>>>

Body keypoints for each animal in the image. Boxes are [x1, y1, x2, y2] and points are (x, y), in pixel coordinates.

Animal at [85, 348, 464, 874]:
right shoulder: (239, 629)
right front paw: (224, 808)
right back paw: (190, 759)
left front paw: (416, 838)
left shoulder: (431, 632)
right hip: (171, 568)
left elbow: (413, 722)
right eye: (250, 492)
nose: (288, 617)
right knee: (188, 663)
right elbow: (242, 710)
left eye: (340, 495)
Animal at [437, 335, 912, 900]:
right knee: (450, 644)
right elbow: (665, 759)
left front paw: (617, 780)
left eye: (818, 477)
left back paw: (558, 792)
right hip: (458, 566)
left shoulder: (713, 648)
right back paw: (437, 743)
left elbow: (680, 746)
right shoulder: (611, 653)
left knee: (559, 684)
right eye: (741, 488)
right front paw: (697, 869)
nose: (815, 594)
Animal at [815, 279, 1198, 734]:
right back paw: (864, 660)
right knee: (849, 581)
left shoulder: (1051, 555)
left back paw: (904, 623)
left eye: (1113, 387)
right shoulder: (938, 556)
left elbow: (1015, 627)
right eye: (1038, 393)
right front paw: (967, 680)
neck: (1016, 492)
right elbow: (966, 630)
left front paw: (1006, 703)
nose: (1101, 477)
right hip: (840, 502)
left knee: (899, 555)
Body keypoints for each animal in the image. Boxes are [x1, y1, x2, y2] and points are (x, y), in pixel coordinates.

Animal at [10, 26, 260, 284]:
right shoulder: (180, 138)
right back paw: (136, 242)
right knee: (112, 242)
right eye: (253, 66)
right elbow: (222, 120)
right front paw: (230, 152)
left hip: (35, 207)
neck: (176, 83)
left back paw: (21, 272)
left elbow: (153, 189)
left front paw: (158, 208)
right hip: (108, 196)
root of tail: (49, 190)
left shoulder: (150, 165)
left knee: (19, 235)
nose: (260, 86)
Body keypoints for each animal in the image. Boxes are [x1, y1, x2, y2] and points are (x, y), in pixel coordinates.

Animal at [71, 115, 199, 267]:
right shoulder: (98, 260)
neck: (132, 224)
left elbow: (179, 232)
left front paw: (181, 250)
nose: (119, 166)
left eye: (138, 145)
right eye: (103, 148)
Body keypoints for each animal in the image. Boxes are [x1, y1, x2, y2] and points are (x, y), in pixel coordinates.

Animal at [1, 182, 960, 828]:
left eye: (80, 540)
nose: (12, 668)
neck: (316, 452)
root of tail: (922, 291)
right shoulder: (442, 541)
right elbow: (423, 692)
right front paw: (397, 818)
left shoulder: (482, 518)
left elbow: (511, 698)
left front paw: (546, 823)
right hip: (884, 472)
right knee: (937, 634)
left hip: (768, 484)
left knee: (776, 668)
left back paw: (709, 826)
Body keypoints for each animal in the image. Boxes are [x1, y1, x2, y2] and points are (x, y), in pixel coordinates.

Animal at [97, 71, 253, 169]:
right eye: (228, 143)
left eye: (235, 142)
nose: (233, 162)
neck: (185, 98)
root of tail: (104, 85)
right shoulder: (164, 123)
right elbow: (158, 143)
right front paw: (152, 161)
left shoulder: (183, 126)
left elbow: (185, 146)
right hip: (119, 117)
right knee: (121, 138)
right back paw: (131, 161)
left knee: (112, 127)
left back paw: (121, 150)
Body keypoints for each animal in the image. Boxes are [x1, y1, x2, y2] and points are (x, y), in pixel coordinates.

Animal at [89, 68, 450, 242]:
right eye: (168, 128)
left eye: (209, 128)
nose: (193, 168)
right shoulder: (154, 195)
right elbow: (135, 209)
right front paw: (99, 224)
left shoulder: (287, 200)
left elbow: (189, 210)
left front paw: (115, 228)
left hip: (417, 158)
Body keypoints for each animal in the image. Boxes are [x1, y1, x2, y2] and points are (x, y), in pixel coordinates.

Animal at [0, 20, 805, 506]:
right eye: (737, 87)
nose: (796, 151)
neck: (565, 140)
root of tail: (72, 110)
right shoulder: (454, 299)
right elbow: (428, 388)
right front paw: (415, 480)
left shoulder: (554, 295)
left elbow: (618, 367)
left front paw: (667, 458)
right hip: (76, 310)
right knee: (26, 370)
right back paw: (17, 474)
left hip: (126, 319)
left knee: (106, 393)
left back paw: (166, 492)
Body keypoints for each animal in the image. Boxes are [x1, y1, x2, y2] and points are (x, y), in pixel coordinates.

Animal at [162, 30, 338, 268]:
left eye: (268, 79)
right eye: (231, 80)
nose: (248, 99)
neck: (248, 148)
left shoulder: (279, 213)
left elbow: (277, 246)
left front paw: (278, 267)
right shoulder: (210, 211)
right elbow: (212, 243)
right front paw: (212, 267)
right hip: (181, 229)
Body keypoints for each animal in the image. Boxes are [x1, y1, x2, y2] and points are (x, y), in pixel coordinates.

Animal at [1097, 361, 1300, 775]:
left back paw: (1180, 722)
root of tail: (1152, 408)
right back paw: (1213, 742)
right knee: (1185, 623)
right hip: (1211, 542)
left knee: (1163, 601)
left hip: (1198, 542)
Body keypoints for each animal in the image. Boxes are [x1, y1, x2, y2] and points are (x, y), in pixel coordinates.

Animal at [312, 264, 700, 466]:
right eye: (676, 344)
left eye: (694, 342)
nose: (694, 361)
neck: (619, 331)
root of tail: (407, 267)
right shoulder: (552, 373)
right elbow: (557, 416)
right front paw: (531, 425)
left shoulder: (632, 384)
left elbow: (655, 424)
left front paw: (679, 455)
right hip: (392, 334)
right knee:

<<<

* _WHAT IS REQUIRED_: Copy from the entries above each line in which the string "tail" can be found.

* _RESPONSE AREA_:
root of tail: (49, 190)
root of tail: (922, 291)
root of tail: (104, 85)
root of tail: (72, 110)
root of tail: (1152, 408)
root of tail: (407, 267)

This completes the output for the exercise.